Mika Zibanejad scores during the Rangers’ win over the Canadiens on April 7, 2024. JASON SZENES FOR THE NEW YORK POST
The Rangers celebrate during their win over the Canadiens on April 7, 2024. JASON SZENES FOR THE NEW YORK POST

“I’ve known about it before I got here,” Vincent Trocheck said of Kreider’s net-front presence. “Playing against him in the playoffs a couple years ago, it seemed like he was scoring from that spot every game against us [the Hurricanes]. Having a guy like that net front, it opens up a lot of space for everybody else on the power play.”

Kreider, who surpassed Rod Gilbert for the second-most power-play goals in franchise history at 109, has actually notched the last four of the Rangers’ third-period power-play goals dating back to the overtime win over the Avalanche on March 28.

It’s largely been a strength of the Rangers all season, considering that the power play was ranked No. 4 in the NHL at 25.9 percent entering the game, and it’s come through at all the right times lately.

Such was the case in this victory, the Rangers’ 53rd of the season and tied the franchise record for the most wins in a single season.

The top man-advantage unit produced two goals, a game-tying score in the second period from Mika Zibanejad and a go-ahead goal in the third by Kreider.

After Zibanejad’s pass intended for Kreider ended up going in to even the score at one-all just nine seconds into the start of a second-period power play, Kreider got a stick on an Artemi Panarin shot to put the Rangers up 2-1 just under four minutes into the middle frame.

Both were ultimately just the power-play highlights of Panarin’s four-point night and Zibanejad’s three-point effort.

“I try to shoot the puck to him every time,” Panarin said of Kreider. “He has good position, tips it, so I like apples, you know? So why not?”

Artemi Panarin shoots during the Rangers’ win over the Canadiens on April 7, 2024. JASON SZENES FOR THE NEW YORK POST

Like the tectonic plate under New York City that experienced the 4.8-magnitude earthquake this past week, the Rangers’ power play is known as the epicenter of their offense.
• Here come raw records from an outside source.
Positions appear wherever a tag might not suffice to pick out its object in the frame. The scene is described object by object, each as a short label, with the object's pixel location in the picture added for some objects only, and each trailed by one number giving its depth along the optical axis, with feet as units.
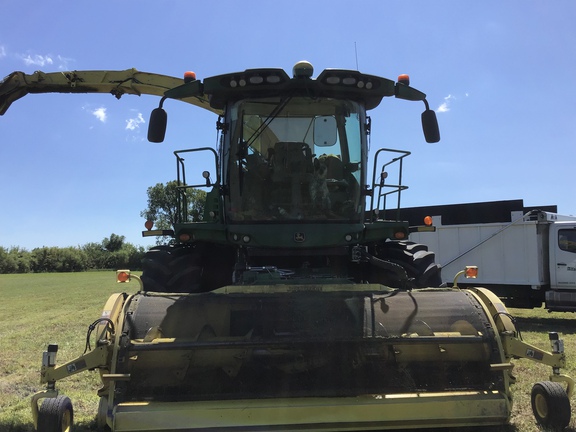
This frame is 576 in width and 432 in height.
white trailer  36.50
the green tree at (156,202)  174.40
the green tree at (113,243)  263.08
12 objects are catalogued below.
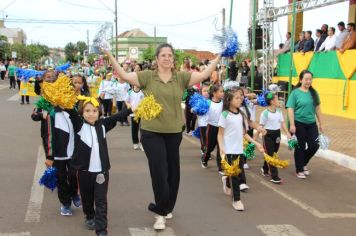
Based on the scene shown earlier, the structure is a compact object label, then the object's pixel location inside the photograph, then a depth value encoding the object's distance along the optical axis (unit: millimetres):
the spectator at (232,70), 19688
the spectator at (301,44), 18905
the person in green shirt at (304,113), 7332
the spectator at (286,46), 20406
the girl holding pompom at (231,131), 5981
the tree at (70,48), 102781
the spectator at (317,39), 17375
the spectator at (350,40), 15047
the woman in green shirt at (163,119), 4801
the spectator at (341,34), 15477
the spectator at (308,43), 18166
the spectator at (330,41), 16203
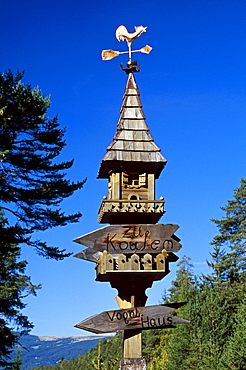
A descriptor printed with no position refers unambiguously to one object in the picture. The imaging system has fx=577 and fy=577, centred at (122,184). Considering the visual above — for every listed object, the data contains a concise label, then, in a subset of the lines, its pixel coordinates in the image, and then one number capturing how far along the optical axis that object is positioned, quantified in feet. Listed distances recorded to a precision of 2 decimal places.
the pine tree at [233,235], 142.92
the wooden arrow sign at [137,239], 35.29
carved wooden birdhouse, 37.83
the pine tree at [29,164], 67.24
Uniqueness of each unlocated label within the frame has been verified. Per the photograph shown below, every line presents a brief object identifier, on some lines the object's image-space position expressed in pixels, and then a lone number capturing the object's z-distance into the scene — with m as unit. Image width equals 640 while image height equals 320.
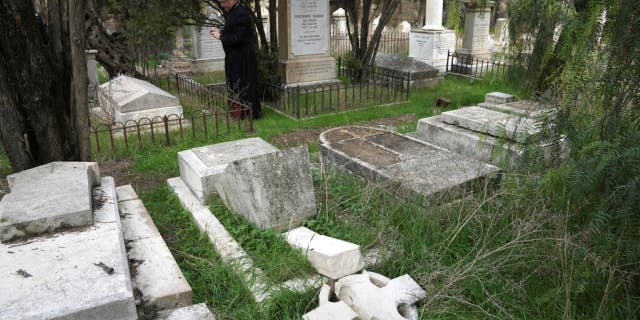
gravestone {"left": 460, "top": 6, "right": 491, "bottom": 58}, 12.64
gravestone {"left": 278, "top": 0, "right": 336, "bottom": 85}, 8.81
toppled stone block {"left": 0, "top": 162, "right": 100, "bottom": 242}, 2.70
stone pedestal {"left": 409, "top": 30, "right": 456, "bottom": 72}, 11.94
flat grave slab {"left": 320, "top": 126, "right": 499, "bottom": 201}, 3.75
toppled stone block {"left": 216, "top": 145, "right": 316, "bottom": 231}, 3.35
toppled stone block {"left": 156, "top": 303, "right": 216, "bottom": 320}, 2.39
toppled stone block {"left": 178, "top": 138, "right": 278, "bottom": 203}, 3.97
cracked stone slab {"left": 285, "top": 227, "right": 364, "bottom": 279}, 2.80
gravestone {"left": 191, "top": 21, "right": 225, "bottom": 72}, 11.90
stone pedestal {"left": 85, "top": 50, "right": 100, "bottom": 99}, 8.51
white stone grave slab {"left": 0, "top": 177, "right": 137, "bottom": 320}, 2.12
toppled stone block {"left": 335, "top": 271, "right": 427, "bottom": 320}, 2.54
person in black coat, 6.94
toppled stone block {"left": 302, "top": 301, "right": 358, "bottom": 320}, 2.38
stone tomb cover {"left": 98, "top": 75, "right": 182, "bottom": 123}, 6.50
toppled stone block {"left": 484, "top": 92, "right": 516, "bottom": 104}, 6.52
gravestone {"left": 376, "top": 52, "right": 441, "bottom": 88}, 9.66
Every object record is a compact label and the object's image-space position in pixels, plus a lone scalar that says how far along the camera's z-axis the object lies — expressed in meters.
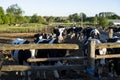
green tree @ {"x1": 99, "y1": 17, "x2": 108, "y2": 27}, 41.48
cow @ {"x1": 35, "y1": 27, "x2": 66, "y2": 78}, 5.74
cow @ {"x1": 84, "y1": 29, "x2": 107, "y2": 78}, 5.55
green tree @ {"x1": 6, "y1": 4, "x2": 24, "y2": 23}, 88.94
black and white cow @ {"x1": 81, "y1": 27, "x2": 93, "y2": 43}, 16.39
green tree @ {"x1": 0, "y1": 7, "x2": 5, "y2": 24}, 60.44
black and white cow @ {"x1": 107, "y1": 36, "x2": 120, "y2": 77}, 5.80
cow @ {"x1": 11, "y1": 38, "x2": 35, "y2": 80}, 5.69
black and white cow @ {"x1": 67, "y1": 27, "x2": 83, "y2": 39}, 18.16
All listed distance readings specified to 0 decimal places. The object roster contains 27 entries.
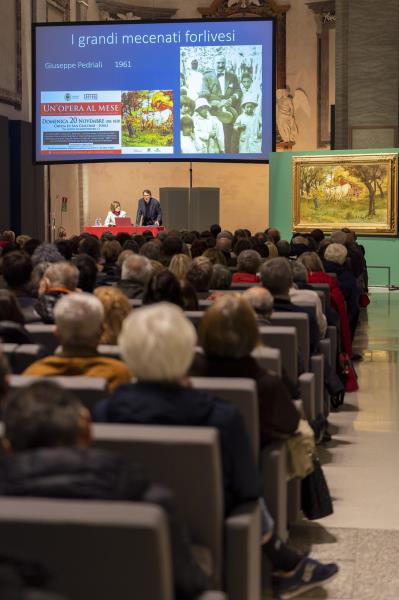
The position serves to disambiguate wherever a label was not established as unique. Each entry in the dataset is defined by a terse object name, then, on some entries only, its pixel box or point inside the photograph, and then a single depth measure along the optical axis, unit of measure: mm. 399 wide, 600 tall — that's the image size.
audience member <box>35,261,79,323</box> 5387
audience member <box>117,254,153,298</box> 6828
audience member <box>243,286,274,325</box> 5289
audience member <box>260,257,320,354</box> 6070
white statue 25328
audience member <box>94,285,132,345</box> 4629
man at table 18734
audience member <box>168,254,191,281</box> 6977
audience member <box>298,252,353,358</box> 8711
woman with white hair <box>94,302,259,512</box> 2779
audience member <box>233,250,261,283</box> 7988
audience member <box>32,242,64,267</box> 7855
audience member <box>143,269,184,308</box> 5348
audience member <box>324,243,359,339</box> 9992
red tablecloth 17797
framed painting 17328
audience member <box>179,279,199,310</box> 5641
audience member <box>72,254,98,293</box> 6629
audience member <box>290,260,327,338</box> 6938
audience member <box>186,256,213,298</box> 6672
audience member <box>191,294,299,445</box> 3586
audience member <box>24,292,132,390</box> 3666
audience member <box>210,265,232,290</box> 7009
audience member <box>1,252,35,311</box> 5879
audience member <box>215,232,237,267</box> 10492
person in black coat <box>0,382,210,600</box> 2016
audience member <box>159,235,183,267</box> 9078
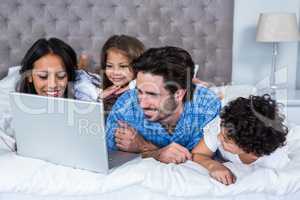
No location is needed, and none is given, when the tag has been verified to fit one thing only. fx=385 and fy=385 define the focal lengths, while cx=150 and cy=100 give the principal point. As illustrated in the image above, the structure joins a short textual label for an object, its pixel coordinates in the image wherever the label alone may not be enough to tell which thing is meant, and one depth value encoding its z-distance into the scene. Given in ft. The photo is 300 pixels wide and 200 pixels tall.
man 5.27
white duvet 4.24
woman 6.45
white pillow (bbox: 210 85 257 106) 7.11
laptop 4.15
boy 4.31
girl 6.70
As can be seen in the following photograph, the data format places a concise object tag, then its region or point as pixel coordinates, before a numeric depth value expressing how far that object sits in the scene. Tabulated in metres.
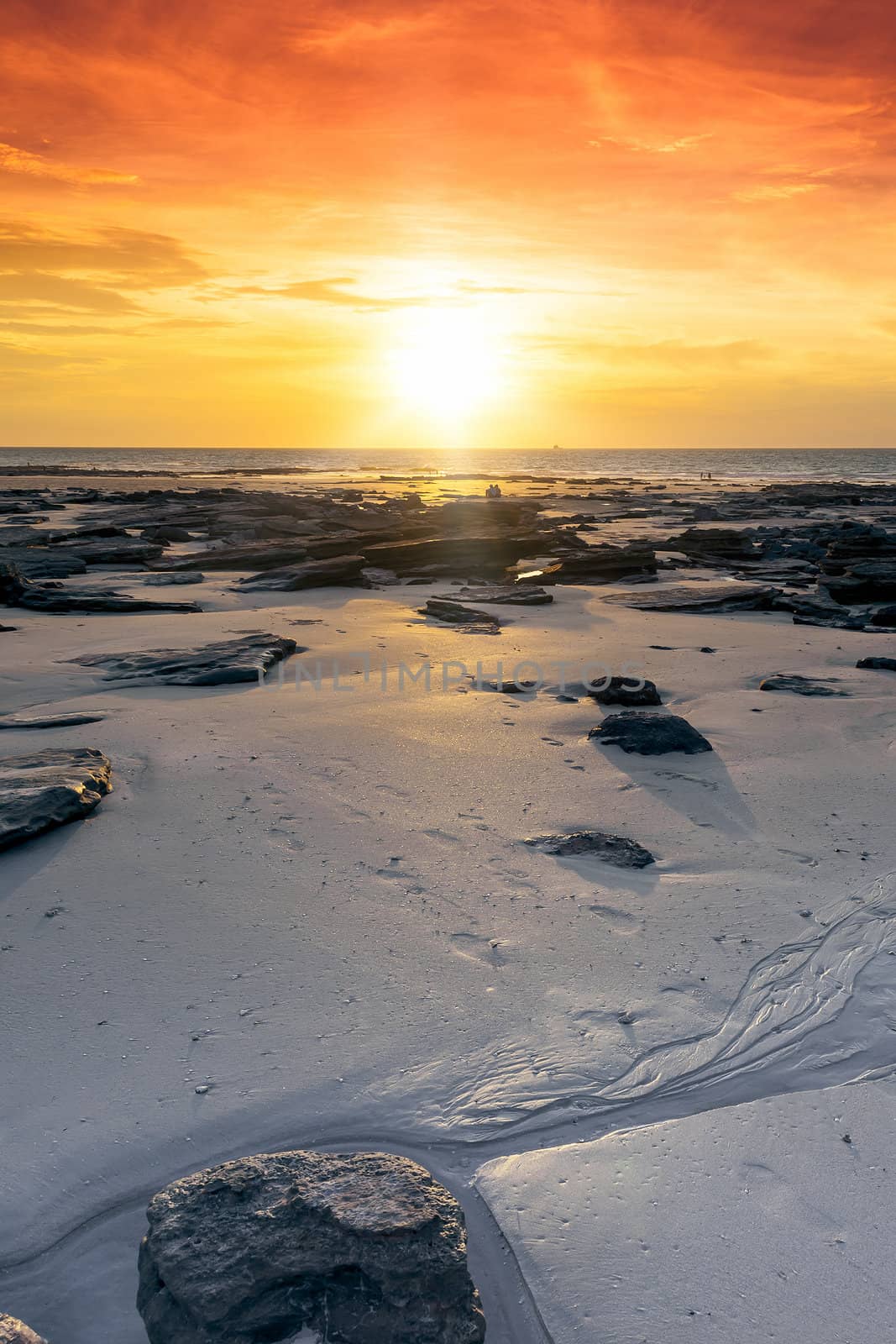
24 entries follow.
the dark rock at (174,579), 11.96
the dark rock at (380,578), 12.20
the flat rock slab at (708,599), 10.38
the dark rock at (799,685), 6.58
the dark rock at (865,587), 11.10
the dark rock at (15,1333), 1.74
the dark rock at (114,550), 13.95
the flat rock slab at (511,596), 10.58
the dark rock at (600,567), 12.66
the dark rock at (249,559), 13.28
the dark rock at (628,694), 6.23
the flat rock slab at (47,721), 5.50
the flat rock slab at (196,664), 6.60
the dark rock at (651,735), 5.27
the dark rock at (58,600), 9.66
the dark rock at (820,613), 9.49
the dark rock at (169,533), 18.51
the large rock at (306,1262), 1.80
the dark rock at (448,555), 13.42
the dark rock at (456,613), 9.41
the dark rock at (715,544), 16.25
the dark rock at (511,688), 6.61
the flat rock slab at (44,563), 12.63
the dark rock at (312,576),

They may have outplayed the Canadiens — on the second night of a back-to-back — for a majority of the contest, but it was the Rangers’ top power-play unit that carried the offense to start.

Even though the Rangers dominated below the hash marks, generated significant offensive-zone time and unloaded plenty of shots, they fell behind on Cole Caufield’s goal at the tail end of the first period.

To withstand the ebbs and flows of a playoff series, the hot and cold streaks of top players, the Rangers’ power play will need to be a consistent force come the start of the postseason later this month.

Chris Kreider celebrates a goal with Vincent Trocheck during the Rangers’ win against the Canadiens on Sunday. Jason Szenes for the NY Post

“More than just this year, I think they’ve found a pretty solid power-play group,” Jacob Trouba said. “Those guys are tough to defend. I think we see it in practice, they can kind of all interchange and move and make plays. Kreids is pretty good — they’re all special at the position that they’re in I think.

“That’s good for us. They’re going to have to be big down the stretch and in the playoffs.”